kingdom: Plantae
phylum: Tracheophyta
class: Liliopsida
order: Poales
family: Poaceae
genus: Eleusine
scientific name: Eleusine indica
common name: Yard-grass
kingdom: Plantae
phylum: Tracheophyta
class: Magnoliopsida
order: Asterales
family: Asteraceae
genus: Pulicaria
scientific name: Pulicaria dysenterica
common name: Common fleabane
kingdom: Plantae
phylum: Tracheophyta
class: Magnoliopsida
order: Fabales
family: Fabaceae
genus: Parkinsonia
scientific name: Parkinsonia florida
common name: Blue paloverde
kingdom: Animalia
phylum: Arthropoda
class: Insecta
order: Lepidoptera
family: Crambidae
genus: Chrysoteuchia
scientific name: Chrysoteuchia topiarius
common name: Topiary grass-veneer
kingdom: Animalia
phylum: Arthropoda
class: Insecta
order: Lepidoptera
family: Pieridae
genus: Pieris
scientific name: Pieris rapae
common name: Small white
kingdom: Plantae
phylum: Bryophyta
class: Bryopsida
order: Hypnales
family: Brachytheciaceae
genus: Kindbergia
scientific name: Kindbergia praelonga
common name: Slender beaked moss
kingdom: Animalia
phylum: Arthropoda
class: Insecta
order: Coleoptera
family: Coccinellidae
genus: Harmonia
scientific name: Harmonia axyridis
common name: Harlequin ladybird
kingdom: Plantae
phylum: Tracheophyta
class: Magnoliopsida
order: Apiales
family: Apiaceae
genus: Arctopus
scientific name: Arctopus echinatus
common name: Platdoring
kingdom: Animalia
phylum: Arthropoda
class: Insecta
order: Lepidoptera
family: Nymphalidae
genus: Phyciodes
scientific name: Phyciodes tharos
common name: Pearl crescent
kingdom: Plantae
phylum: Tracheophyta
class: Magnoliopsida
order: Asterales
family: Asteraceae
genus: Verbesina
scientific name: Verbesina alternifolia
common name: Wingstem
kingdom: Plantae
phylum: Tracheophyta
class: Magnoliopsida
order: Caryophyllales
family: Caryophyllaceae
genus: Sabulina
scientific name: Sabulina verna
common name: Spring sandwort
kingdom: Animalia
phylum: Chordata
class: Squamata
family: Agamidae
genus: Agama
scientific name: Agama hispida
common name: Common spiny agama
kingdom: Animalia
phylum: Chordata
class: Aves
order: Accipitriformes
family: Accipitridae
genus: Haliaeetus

....

:: Required work ::
Can you repeat, word for word, the lines above from the line with "common name: Slender beaked moss" to the line with "family: Apiaceae", including both of those lines and nothing else?

:: Finished task ::
common name: Slender beaked moss
kingdom: Animalia
phylum: Arthropoda
class: Insecta
order: Coleoptera
family: Coccinellidae
genus: Harmonia
scientific name: Harmonia axyridis
common name: Harlequin ladybird
kingdom: Plantae
phylum: Tracheophyta
class: Magnoliopsida
order: Apiales
family: Apiaceae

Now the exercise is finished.